■ TASK PROMPT ■
Consider the listing below. Extract exactly the lines from the line containing "Sumar niega que exista" to the line containing "maakt u rustiger, minder angstig, ontspant", both included.
——
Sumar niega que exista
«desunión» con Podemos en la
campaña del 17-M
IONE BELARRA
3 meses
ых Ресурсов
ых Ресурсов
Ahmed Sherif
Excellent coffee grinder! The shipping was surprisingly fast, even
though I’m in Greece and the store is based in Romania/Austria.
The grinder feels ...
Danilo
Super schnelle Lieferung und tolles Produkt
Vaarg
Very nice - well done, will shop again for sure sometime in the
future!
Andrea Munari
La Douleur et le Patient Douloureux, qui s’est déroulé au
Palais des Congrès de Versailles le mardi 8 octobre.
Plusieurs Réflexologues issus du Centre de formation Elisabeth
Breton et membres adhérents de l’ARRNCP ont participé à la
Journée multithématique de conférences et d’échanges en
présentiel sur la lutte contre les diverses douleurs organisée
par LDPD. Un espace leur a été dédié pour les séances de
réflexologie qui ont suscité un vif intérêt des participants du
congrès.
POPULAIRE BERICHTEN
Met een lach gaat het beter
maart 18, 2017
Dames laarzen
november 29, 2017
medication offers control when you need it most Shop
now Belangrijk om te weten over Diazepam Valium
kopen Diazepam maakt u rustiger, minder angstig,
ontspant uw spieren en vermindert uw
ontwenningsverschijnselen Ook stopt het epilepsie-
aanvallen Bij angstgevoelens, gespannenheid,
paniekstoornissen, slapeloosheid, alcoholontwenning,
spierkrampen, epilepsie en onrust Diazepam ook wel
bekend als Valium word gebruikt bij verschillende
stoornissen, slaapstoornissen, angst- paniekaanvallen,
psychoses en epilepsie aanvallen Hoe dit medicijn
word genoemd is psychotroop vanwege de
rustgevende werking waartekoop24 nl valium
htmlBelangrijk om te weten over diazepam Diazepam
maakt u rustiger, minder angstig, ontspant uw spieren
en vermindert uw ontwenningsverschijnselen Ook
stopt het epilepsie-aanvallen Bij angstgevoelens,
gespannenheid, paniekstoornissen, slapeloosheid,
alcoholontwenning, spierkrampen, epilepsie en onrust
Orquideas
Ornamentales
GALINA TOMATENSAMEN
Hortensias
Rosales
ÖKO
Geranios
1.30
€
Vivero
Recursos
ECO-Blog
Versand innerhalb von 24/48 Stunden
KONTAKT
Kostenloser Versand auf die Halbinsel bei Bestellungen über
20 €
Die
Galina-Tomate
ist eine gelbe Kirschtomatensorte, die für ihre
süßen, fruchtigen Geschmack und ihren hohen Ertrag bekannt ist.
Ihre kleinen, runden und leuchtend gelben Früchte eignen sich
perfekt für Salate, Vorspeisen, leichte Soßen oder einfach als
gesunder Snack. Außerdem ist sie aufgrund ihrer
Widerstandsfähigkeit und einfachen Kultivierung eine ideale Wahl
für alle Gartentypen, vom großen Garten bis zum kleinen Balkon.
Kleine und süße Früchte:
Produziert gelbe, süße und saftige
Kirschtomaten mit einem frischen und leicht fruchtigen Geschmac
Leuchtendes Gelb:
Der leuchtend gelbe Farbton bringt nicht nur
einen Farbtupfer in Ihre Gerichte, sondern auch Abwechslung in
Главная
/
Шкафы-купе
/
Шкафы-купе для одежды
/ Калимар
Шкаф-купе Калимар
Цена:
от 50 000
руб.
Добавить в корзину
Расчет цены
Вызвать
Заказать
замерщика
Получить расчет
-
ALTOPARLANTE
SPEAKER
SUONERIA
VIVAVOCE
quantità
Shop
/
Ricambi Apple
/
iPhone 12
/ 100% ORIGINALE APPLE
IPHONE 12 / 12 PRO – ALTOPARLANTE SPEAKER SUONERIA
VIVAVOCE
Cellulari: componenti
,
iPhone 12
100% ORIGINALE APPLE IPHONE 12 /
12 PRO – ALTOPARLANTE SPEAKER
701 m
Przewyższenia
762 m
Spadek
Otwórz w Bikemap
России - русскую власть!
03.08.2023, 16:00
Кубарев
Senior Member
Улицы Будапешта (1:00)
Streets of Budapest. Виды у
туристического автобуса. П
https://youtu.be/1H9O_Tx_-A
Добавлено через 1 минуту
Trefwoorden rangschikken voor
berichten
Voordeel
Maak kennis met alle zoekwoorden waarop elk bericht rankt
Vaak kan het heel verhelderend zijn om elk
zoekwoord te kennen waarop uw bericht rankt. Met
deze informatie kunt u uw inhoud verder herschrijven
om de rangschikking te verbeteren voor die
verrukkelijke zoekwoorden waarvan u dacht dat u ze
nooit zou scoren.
——
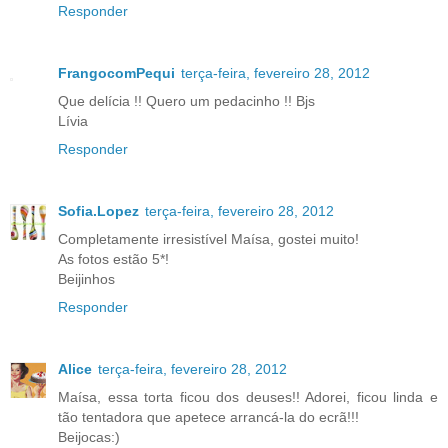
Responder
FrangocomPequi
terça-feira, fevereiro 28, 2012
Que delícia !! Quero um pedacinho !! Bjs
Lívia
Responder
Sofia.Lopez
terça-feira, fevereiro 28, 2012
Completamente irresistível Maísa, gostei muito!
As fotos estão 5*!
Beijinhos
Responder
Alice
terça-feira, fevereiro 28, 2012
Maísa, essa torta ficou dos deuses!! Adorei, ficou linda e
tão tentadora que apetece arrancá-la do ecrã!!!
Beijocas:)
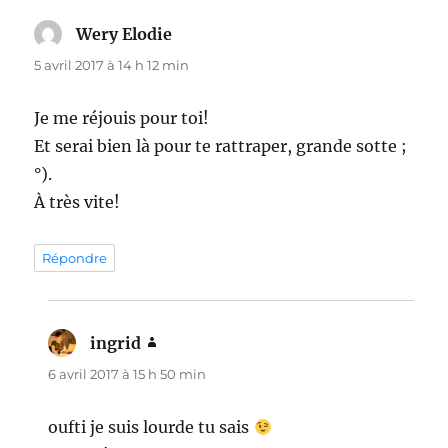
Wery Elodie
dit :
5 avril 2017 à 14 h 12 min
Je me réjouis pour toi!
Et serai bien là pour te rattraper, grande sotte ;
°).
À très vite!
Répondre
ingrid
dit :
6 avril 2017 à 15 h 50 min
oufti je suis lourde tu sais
——
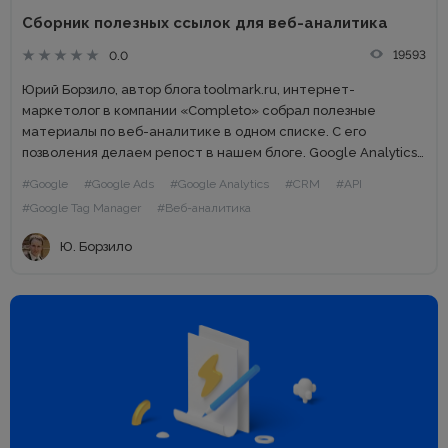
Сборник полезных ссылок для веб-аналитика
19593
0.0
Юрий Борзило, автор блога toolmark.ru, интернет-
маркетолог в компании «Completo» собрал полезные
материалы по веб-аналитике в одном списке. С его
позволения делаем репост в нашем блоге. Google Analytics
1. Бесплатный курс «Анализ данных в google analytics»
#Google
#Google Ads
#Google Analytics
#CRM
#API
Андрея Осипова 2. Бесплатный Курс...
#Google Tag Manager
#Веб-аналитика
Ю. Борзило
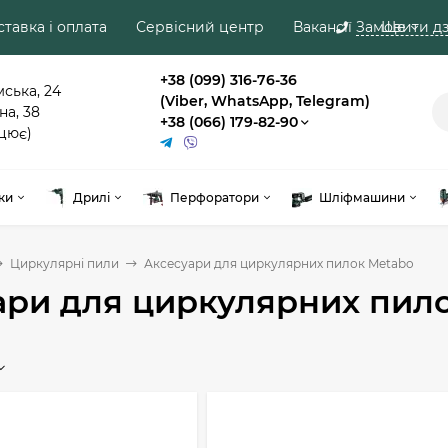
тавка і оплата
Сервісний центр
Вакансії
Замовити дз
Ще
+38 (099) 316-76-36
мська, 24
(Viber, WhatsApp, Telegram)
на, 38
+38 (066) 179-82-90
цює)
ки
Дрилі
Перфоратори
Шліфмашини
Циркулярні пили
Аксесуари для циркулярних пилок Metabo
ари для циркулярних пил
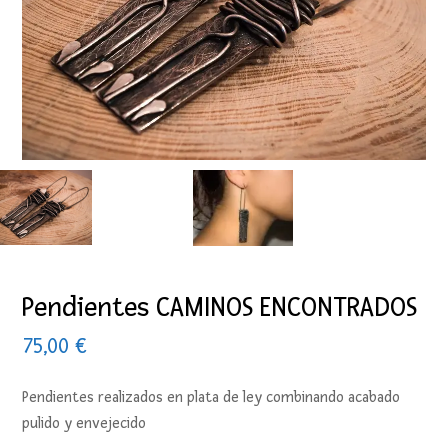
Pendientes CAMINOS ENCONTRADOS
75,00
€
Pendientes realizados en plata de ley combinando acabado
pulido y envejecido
——
■ OUTPUT FOR THIS EXERCISE ■
Sumar niega que exista
«desunión» con Podemos en la
campaña del 17-M
IONE BELARRA
3 meses
ых Ресурсов
ых Ресурсов
Ahmed Sherif
Excellent coffee grinder! The shipping was surprisingly fast, even
though I’m in Greece and the store is based in Romania/Austria.
The grinder feels ...
Danilo
Super schnelle Lieferung und tolles Produkt
Vaarg
Very nice - well done, will shop again for sure sometime in the
future!
Andrea Munari
La Douleur et le Patient Douloureux, qui s’est déroulé au
Palais des Congrès de Versailles le mardi 8 octobre.
Plusieurs Réflexologues issus du Centre de formation Elisabeth
Breton et membres adhérents de l’ARRNCP ont participé à la
Journée multithématique de conférences et d’échanges en
présentiel sur la lutte contre les diverses douleurs organisée
par LDPD. Un espace leur a été dédié pour les séances de
réflexologie qui ont suscité un vif intérêt des participants du
congrès.
POPULAIRE BERICHTEN
Met een lach gaat het beter
maart 18, 2017
Dames laarzen
november 29, 2017
medication offers control when you need it most Shop
now Belangrijk om te weten over Diazepam Valium
kopen Diazepam maakt u rustiger, minder angstig,
ontspant uw spieren en vermindert uw
ontwenningsverschijnselen Ook stopt het epilepsie-
aanvallen Bij angstgevoelens, gespannenheid,
paniekstoornissen, slapeloosheid, alcoholontwenning,
spierkrampen, epilepsie en onrust Diazepam ook wel
bekend als Valium word gebruikt bij verschillende
stoornissen, slaapstoornissen, angst- paniekaanvallen,
psychoses en epilepsie aanvallen Hoe dit medicijn
word genoemd is psychotroop vanwege de
rustgevende werking waartekoop24 nl valium
htmlBelangrijk om te weten over diazepam Diazepam
maakt u rustiger, minder angstig, ontspant uw spieren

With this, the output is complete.